In [1]:
import numpy as np
import itertools
from nltk.tokenize import RegexpTokenizer
from nltk.corpus import stopwords
from tqdm import tqdm
from collections import Counter
from functools import reduce
from sklearn.metrics import accuracy_score, f1_score
stopwords = stopwords.words('english')

In [2]:
!wget https://archive.ics.uci.edu/ml/machine-learning-databases/00228/smsspamcollection.zip
!unzip smsspamcollection.zip 

--2022-01-13 17:57:45--  https://archive.ics.uci.edu/ml/machine-learning-databases/00228/smsspamcollection.zip
Resolving archive.ics.uci.edu (archive.ics.uci.edu)... 128.195.10.252
Connecting to archive.ics.uci.edu (archive.ics.uci.edu)|128.195.10.252|:443... connected.
HTTP request sent, awaiting response... 200 OK
Length: 203415 (199K) [application/x-httpd-php]
Saving to: ‘smsspamcollection.zip’


2022-01-13 17:57:47 (253 KB/s) - ‘smsspamcollection.zip’ saved [203415/203415]

Archive:  smsspamcollection.zip
  inflating: SMSSpamCollection       
  inflating: readme                  


### Spam Classifier using Naive Bayes Algorithm

In this notebook, we will train our model on Naive Bayes algorithm from scratch. 

$$
P(C \mid D)=\frac{P(D \mid C) P(C)}{P(D)}
$$
where $C$ stands for class (spam/non-spam) and $D$ stands for document.

1. $P(C)$ stands for prior probabilities
2. $P(D|C)$ stands for likelihoods
3. Since $P(D)$ is constant for different classes:

$$
P(C \mid D)\propto P(D \mid C) P(C)
$$

- As far as the proportional constant is concerned, we normalize probabilities such that they sum to 1. 
- We then compare these probabilities to assign labels. 
- Also, modelling $P(D)$ is difficult.

#### Important Points:
1. So as we learn the joint distribution $P(C,D)$, and not exactly the posterior distribution $P(C|D)$, this is a generative model. 
2. Naive Bayes assumes that the features/words are independent of each other given class i.e. features are **conditionally independent** of each other.

(Recorded data):
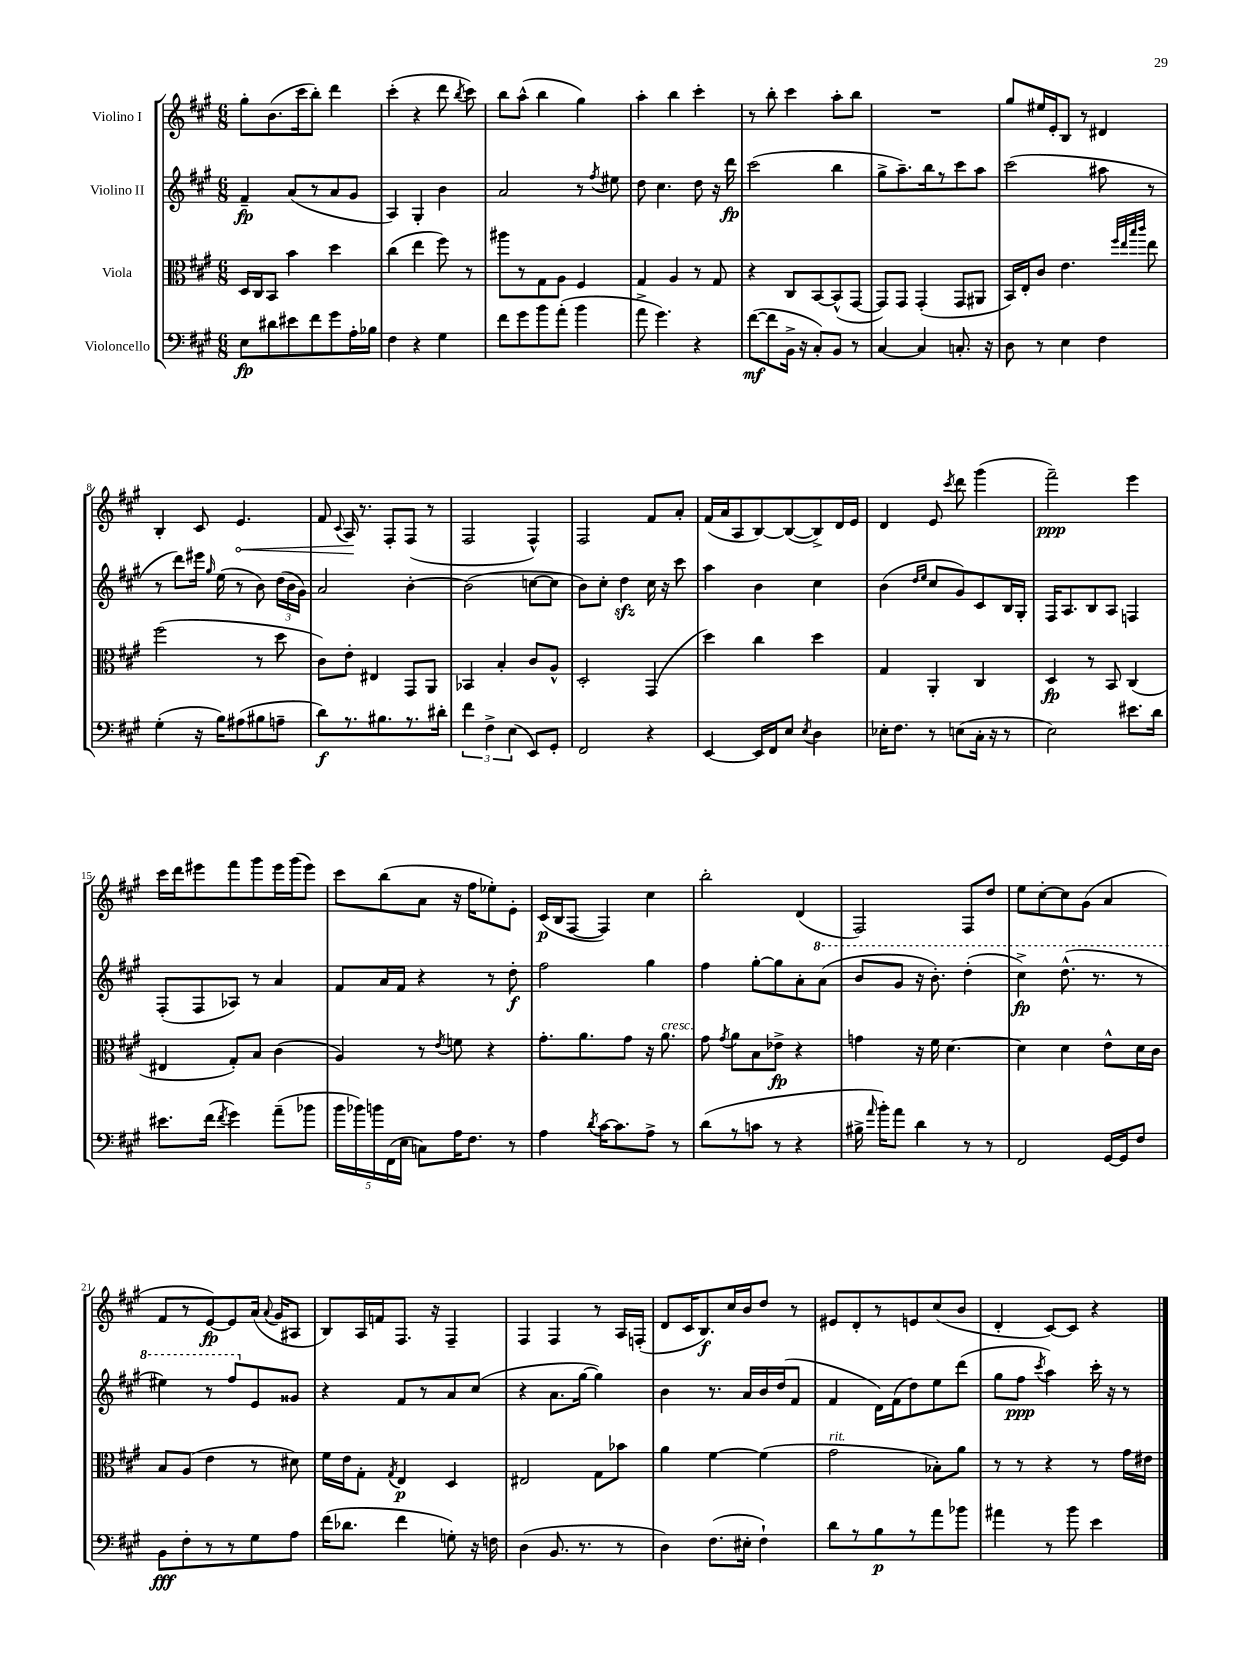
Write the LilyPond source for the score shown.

<<
\new StaffGroup <<
\new Staff = "s0" \with { instrumentName = "Violino I" } {
    \clef treble \key a \major \numericTimeSignature \time 6/8
    \autoBeamOff gis''8[-. b'8.( cis'''16 b''8]-.) d'''4 |
    cis'''4-.( r4 d'''8 \acciaccatura { b''8 } cis'''8) |
    b''8[ a''8]-^( b''4 gis''4) |
    a''4-. b''4 cis'''4-. |
    r8 b''8-. cis'''4 a''8[-. b''8] |
    R2. |
    gis''8[ eis''16 e'16-. b8] r8 dis'4 |
    b4-. cis'8 \once \override Hairpin.circled-tip = ##t e'4.\< |
    fis'8 \appoggiatura { cis'8 } a16\! r8. fis8[-. fis8]( r8 |
    fis2 fis4-^) |
    fis2 fis'8[ a'8]-. |
    fis'16[( a'16 a8 b8~) b8~( b8->) d'16 e'16] |
    d'4 e'8 \acciaccatura { cis'''8 } d'''8 gis'''4( |
    fis'''2--\ppp) e'''4 |
    cis'''16[ d'''16 eis'''8 fis'''8 gis'''8 eis'''16 gis'''16( eis'''8]) |
    cis'''8[ b''8( a'8] r16 fis''16[ ees''8-.) e'8]-. |
    cis'16[\p( b16 fis8]~ fis4) cis''4 |
    b''2-. d'4( |
    fis2) fis8[ d''8] |
    e''8[ cis''8~-. cis''8 gis'8]( a'4 |
    fis'8[ r8 e'8~\fp) e'8 a'16]( \appoggiatura { a'8 } gis'16[ ais8] |
    b8[) a16 f'16 fis8.] r16 fis4-- |
    fis4 fis4 r8 a16[ f16]-.( |
    d'8[ cis'16 b8.\f) cis''16 b'16 d''8] r8 |
    eis'8[ d'8-. r8 e'8 cis''8( b'8] |
    d'4-. cis'8[~) cis'8] r4 \bar "|." |
}
\new Staff = "s1" \with { instrumentName = "Violino II" } {
    \clef treble \key a \major \numericTimeSignature \time 6/8
    \autoBeamOff fis'4--\fp a'8[( r8 a'8 gis'8] |
    a4) gis4-. b'4 |
    a'2 r8 \acciaccatura { fis''8 } eis''8 |
    d''8 cis''4. d''8 r16 d'''16\fp |
    cis'''2( b''4 |
    gis''8[-> a''8.--) b''16 r8 cis'''8 a''8] |
    cis'''2( ais''8 r8 |
    r8 d'''8[) eis'''16] \grace { gis''16 } e''16( r8 b'8) \tuplet 3/2 { d''16[( b'16 gis'16]) } |
    a'2 b'4~-. |
    b'2( c''8[~ c''8] |
    b'8[) cis''8]-. d''4\sfz cis''16 r16 cis'''8 |
    a''4 b'4 cis''4 |
    b'4( \grace { d''16[ e''16] } cis''8[ gis'8) cis'8 b16 gis16]-. |
    fis16[ a8. b8 a8] f4 |
    fis8[-.( fis8 aes8]) r8 a'4 |
    fis'8[ a'16 fis'16] r4 r8 d''8-.\f |
    fis''2 gis''4 |
    fis''4 gis''8[~-. gis''8 a'8-. \ottava #1 a''8]( |
    b''8[ gis''8] r16 b''8.-.) d'''4-.( |
    cis'''4->\fp) d'''8.-^( r8. r8 |
    eis'''4) r8 fis'''8[ \ottava #0 e'8 gisis'8] |
    r4 fis'8[ r8 a'8 cis''8]( |
    r4 a'8.[ gis''16]~ gis''4) |
    b'4 r8. a'16[ b'16 d''16( fis'8] |
    fis'4 d'16[) fis'16( d''8) e''8 d'''8]( |
    gis''8[ fis''8]\ppp \acciaccatura { cis'''8 } a''4) cis'''16-. r16 r8 \bar "|." |
}
\new Staff = "s2" \with { instrumentName = "Viola" } {
    \clef alto \key a \major \numericTimeSignature \time 6/8
    \autoBeamOff d16[ cis16 b,8] b'4 d''4 |
    cis''4( e''4 fis''8) r8 |
    ais''8[ r8 gis8 a8] fis4 |
    gis4 a4 r8 gis8 |
    r4 cis8[ b,8~ b,8-^( gis,8]~ |
    gis,8[) gis,8] gis,4-.( gis,8[ ais,8] |
    b,16[) e16-. cis'8] e'4. \grace { fis''32[ e''32 b''32 cis'''32] } e''8 |
    fis''2( r8 d''8 |
    cis'8[) e'8]-. eis4 gis,8[ a,8] |
    bes,4 b4-. cis'8[ a8]-^ |
    d2-. gis,4( |
    d''4) cis''4 d''4 |
    gis4 a,4-. cis4 |
    d4\fp r8 b,8 cis4( |
    eis4 gis8[-.) b8] cis'4( |
    a4) r8 \acciaccatura { e'8 } f'8 r4 |
    gis'8.[-. a'8. gis'8] r16 a'8.^\markup { \italic "cresc." } |
    gis'8 \acciaccatura { gis'8 } a'8[ b8 ees'8]->\fp r4 |
    g'4 r16 fis'16 d'4.~ |
    d'4 d'4 e'8[-^ d'16 cis'16] |
    b8[ a8]( e'4 r8 dis'8) |
    fis'16[ e'16 gis8]-. \acciaccatura { gis8 } e4\p d4 |
    eis2 gis8[ bes'8] |
    a'4 fis'4~ fis'4( |
    gis'2^\markup { \italic "rit." } bes8[-.) a'8] |
    r8 r8 r4 r8 gis'16[ eis'16] \bar "|." |
}
\new Staff = "s3" \with { instrumentName = "Violoncello" } {
    \clef bass \key a \major \numericTimeSignature \time 6/8
    \autoBeamOff e8[\fp dis'8 eis'8 fis'8 gis'8 a16-. bes16] |
    fis4 r4 gis4 |
    fis'8[ gis'8 b'8 a'8]-.( b'4 |
    a'8-> gis'4.) r4 |
    fis'8[~\mf( fis'8 b,16]-> r16 cis8[-.) b,8] r8 |
    cis4~ cis4 c8.-. r16 |
    d8 r8 e4 fis4 |
    gis4-.( r16 b16[) ais8( bis8 a8]-- |
    d'8[\f) r8. bis8. r8. dis'16]-. |
    \tuplet 3/2 { fis'4 fis4-> e4( } e,8[) gis,8]-. |
    fis,2 r4 |
    e,4~ e,16[ fis,16 e8] \acciaccatura { e8 } d4 |
    ees16[-. fis8.] r8 e8[( cis16]-. r16 r8 |
    e2) eis'8.[ d'16] |
    eis'8.[ fis'16]( \acciaccatura { fis'8 } gis'4) a'8[--( bes'8] |
    \tuplet 5/4 { b'16[ bes'16) b'16 fis,16( e16] } c8[) a16 fis8.] r8 |
    a4 \acciaccatura { d'8 } cis'16[~ cis'8. a8]-> r8 |
    d'8[( r8 c'8] r8 r4 |
    bis16-> \grace { a'16 } b'16[-.) a'8] d'4 r8 r8 |
    fis,2 gis,16[~ gis,16 fis8] |
    b,8[\fff fis8-. r8 r8 gis8 a8] |
    fis'16[( des'8.] fis'4 g8-.) r16 f16 |
    d4( b,8. r8. r8 |
    d4) fis8.[( eis16]-. fis4-!) |
    d'8[ r8 b8\p r8 a'8 bes'8] |
    ais'4 r8 b'8 e'4 \bar "|." |
}
>>
>>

(Aim): According to the Naive Bayes spam classifier notebook, why is this a generative model?

(Solution for this problem): It learns the joint distribution P(C,D) rather than exactly the posterior distribution P(C|D).